Consider disabling hibernation
Most PCs, especially laptops, boot in 1/3 the time with an SSD compared with an HDD and many applications load near-instantly with an SSD. So unless you really need to hibernate the PC, consider powering it off completely or use the sleep mode for the times you need to head away for a short period. Most laptops will sleep for several days on battery.
The catch with using hibernation on an SSD is that it uses the same amount of space as the RAM in the system. For example, if computer has 4GB of RAM, 4GB of SSD would be permanently reserved for hibernation, which is a lot, especially with a low capacity SSD.
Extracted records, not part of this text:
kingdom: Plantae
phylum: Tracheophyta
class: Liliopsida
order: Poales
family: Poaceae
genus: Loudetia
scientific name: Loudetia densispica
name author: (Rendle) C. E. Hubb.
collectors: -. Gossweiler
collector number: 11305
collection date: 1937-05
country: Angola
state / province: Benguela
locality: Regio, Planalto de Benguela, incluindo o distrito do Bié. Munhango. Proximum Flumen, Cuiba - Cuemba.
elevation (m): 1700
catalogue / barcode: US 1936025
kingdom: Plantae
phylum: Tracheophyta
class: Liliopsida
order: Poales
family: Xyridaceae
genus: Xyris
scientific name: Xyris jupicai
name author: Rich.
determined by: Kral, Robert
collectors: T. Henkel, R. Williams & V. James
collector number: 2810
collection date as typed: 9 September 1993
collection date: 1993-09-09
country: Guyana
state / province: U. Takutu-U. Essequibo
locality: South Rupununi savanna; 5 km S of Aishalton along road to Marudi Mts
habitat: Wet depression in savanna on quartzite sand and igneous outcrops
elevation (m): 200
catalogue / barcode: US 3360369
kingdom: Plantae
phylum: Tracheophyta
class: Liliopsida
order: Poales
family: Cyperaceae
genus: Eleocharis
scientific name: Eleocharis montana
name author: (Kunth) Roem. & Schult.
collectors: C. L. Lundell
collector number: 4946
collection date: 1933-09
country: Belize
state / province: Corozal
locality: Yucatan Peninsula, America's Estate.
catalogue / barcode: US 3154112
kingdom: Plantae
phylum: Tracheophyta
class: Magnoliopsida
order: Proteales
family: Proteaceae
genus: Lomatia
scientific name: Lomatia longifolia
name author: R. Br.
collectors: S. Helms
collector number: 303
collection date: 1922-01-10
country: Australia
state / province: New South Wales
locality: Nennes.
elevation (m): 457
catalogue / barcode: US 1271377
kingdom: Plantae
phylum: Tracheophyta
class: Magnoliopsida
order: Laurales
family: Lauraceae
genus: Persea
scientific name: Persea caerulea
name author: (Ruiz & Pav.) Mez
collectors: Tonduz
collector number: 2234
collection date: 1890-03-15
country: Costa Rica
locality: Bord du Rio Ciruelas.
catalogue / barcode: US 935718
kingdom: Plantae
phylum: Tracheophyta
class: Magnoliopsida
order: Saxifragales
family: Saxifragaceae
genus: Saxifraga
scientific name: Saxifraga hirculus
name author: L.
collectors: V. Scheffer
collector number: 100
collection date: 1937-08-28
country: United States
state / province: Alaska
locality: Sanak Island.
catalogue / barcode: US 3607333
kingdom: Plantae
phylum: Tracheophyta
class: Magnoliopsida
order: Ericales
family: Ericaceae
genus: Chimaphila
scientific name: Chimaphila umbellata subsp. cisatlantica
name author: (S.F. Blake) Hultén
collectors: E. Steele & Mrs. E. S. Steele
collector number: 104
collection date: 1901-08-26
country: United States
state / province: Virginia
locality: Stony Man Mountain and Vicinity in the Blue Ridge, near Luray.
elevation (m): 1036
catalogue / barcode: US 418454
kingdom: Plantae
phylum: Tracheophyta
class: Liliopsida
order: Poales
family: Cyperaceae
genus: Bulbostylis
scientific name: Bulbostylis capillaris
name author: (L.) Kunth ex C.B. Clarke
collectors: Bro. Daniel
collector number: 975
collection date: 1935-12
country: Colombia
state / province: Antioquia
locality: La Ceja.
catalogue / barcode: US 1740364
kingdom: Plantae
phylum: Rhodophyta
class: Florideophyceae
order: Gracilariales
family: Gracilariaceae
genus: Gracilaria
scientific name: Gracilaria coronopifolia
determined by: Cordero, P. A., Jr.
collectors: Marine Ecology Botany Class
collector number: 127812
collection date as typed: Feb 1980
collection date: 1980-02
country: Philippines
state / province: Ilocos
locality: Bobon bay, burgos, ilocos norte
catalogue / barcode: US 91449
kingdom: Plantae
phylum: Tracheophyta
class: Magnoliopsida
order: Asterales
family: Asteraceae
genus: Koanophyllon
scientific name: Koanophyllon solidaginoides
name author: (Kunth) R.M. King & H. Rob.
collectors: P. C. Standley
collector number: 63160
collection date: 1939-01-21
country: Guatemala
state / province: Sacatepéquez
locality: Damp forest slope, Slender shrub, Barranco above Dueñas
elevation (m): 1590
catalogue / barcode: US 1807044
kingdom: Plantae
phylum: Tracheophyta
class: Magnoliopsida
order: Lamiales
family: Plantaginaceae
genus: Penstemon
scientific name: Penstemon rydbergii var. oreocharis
To disable hibernation on Windows 7, click start, run type in “powercfg -h off” (without the quotes) and press Shift + Ctrl + Enter. Click ‘Yes’ for the User Account Control prompt. To enable hibernation, just repeat these steps, but type in “powercfg -h on” instead.
Cloning the existing OS
Once the SSD is attached, do not boot the existing OS! If the existing OS sees the SSD, it will give it a new drive letter, which may prevent the OS booting once cloned to the SSD. Instead, only attach the SSD when you are ready to clone the hard disk.
If the existing OS partition is small enough, it can be copied over to the new SSD with almost any partition cloning tool or with dd_rescue in Linux (for experienced users). Alternatively for Windows 7, make a backup of the OS partition to a hard disk or external drive, create a recovery CD with the Windows 7 backup utility, install the new SSD and then boot the recovery CD to perform a restore.
If the OS partition is over-sized, it’s worth seeing how much content is in the documents and pictures folders to move out as much as possible and creating shortcuts to the new paths. For example, if there’s a huge folder called “2009 photos” in the Pictures folder, move this folder to the hard disk and create a shortcut in the Pictures folder to it called “2009 photos”. This way it can still be accessed easily without taking up space on the OS partition. Both Windows 7 and Vista allow the OS partition to be shrunk in Disk management, which can be accessed by clicking start, right-clicking “Computer” and clicking “Manage”.
Use the Microsoft SATA drivers with Windows 7
When Windows Vista or 7 is installed, by default it will use its own SATA drivers, which support TRIM natively. Unfortunately, some third party drivers don’t pass the TRIM, which may end up with the SSD performing much like a non-TRIM enabled SSD over time.
The simplest way to do this is to uninstall the SATA driver and reboot the PC. Windows will automatically install its own driver once the OS boots back up. If an SATA driver was required to install Windows, do not uninstall it, as to do so may prevent Windows from being able to boot.
Note that if two or more SSDs are set up in RAID, most RAID cards do not support passing the TRIM command.